* **What the task asks**
Out of the data below, copy every line with the string "امباپه".

Dataset entries:
※
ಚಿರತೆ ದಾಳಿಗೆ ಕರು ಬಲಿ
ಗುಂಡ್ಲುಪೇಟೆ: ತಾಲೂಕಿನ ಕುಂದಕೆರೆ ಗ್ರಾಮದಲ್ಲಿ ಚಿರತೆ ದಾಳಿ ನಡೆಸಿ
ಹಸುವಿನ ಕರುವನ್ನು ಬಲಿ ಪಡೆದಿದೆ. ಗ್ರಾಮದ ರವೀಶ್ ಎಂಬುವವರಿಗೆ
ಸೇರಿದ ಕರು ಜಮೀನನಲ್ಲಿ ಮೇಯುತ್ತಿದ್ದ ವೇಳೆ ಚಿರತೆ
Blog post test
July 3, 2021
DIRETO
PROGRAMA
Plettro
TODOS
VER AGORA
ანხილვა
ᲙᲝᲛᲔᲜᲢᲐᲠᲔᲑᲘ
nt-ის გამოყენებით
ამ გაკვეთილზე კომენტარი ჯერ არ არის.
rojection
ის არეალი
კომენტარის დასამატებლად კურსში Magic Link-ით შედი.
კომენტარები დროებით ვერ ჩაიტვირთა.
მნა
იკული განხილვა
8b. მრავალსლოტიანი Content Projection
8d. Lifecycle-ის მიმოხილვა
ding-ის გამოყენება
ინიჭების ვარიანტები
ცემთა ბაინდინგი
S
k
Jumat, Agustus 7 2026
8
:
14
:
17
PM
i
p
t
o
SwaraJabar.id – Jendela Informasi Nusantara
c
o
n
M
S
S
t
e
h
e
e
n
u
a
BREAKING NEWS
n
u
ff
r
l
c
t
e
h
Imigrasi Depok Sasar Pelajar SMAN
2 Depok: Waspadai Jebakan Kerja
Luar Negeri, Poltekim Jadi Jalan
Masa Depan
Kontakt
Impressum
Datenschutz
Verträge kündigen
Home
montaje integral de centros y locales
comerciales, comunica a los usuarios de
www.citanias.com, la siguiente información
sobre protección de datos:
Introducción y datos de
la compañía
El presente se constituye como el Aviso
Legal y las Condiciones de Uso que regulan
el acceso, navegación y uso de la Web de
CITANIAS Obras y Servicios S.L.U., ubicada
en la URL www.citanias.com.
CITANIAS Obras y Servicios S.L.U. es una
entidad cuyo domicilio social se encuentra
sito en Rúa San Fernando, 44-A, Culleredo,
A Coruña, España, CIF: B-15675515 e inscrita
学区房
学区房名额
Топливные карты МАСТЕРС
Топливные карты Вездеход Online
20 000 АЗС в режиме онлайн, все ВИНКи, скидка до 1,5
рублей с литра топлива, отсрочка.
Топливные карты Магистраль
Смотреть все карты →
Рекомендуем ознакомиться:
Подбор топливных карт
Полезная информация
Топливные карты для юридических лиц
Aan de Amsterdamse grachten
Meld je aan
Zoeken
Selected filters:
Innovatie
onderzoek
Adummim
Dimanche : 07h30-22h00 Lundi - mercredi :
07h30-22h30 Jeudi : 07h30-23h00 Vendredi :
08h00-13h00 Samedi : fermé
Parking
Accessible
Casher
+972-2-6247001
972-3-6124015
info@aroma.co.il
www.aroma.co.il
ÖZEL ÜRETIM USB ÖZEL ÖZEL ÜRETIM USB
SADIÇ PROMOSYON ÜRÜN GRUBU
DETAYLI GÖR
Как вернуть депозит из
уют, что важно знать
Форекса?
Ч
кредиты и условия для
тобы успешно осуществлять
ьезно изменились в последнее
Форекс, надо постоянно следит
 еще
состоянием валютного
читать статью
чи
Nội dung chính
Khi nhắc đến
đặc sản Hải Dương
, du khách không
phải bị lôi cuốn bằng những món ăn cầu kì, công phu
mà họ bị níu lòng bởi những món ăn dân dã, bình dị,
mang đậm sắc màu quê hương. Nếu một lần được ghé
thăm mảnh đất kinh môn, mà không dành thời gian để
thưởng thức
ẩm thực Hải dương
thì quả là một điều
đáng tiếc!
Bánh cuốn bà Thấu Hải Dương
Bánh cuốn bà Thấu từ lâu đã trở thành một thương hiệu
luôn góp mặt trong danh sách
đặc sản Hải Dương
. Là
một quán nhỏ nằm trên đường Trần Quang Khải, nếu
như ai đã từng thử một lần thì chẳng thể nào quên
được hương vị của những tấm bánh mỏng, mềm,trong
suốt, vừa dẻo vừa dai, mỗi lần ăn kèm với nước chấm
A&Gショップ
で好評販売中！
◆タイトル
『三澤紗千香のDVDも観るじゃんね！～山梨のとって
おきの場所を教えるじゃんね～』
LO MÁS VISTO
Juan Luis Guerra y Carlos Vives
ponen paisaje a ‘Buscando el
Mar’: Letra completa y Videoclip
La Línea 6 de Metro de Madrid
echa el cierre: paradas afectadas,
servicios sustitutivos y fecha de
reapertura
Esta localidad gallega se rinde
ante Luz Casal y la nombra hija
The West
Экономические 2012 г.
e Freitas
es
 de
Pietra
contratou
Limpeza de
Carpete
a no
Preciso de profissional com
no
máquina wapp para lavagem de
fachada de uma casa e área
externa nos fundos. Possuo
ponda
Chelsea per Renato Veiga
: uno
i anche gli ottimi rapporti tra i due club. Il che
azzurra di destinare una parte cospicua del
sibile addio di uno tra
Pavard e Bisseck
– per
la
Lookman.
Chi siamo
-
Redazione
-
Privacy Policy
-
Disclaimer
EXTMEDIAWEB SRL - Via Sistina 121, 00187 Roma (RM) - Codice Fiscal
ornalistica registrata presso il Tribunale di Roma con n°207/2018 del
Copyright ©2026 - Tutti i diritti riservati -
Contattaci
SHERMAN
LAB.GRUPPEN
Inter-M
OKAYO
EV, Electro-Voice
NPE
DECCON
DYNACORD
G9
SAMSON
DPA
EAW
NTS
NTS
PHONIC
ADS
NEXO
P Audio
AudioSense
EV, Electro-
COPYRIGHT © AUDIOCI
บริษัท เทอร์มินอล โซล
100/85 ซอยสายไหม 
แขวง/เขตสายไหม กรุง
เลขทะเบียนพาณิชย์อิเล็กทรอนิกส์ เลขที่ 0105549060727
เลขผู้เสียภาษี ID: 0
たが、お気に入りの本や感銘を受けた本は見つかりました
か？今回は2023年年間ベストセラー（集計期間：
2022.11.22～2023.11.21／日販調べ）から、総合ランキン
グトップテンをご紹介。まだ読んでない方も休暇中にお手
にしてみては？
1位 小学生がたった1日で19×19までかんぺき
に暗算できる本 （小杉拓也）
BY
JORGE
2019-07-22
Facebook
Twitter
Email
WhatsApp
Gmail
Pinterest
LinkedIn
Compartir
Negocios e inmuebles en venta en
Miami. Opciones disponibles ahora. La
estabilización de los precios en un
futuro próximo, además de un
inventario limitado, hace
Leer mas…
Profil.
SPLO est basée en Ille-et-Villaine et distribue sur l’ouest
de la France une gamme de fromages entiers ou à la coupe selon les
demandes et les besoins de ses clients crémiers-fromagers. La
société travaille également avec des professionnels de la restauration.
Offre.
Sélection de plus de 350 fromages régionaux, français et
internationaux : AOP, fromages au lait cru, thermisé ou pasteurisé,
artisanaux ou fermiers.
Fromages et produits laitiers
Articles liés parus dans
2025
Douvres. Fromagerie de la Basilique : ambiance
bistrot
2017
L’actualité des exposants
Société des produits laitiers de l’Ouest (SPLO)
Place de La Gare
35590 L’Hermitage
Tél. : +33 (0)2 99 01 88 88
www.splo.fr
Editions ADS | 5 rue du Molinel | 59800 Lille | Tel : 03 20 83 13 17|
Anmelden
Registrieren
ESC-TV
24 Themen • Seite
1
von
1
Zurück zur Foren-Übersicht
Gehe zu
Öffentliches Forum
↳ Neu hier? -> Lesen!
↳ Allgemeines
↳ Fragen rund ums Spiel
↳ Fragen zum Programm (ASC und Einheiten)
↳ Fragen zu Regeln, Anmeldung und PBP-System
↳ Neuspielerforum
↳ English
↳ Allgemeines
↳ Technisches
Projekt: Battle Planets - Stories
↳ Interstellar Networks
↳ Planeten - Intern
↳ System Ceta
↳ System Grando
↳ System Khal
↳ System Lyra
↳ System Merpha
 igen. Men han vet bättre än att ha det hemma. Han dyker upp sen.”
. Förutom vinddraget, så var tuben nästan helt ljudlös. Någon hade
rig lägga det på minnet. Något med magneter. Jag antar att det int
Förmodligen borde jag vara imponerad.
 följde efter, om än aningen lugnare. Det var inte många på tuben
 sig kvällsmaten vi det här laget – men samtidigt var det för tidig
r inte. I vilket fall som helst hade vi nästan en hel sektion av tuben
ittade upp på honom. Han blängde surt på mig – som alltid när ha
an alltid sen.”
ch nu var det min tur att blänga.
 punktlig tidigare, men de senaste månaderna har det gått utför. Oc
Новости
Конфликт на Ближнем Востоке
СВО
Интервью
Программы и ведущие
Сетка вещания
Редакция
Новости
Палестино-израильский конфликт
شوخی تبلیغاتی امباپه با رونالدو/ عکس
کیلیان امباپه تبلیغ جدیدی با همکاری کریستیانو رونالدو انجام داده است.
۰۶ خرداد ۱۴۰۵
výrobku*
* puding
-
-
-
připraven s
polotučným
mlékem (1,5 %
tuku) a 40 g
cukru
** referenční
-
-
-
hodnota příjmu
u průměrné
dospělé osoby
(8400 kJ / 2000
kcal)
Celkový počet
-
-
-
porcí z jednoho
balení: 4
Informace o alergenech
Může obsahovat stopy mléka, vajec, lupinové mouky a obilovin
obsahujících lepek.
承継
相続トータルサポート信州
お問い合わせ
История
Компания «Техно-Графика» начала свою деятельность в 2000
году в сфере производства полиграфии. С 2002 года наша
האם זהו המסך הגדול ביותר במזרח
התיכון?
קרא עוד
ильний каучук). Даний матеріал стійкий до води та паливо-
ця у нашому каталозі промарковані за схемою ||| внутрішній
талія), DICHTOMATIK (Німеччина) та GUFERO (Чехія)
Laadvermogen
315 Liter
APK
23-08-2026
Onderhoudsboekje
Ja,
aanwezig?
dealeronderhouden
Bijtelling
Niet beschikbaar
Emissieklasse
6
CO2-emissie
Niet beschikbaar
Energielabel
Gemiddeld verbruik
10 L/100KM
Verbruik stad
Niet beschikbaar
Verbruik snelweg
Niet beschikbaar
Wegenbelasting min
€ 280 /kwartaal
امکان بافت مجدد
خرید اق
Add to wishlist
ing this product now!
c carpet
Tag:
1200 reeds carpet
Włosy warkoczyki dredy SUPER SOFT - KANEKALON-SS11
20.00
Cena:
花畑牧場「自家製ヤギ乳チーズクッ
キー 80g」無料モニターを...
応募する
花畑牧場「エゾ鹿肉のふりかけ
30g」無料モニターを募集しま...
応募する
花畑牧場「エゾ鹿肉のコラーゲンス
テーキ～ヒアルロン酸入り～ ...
※
* **Answer section**
شوخی تبلیغاتی امباپه با رونالدو/ عکس
کیلیان امباپه تبلیغ جدیدی با همکاری کریستیانو رونالدو انجام داده است.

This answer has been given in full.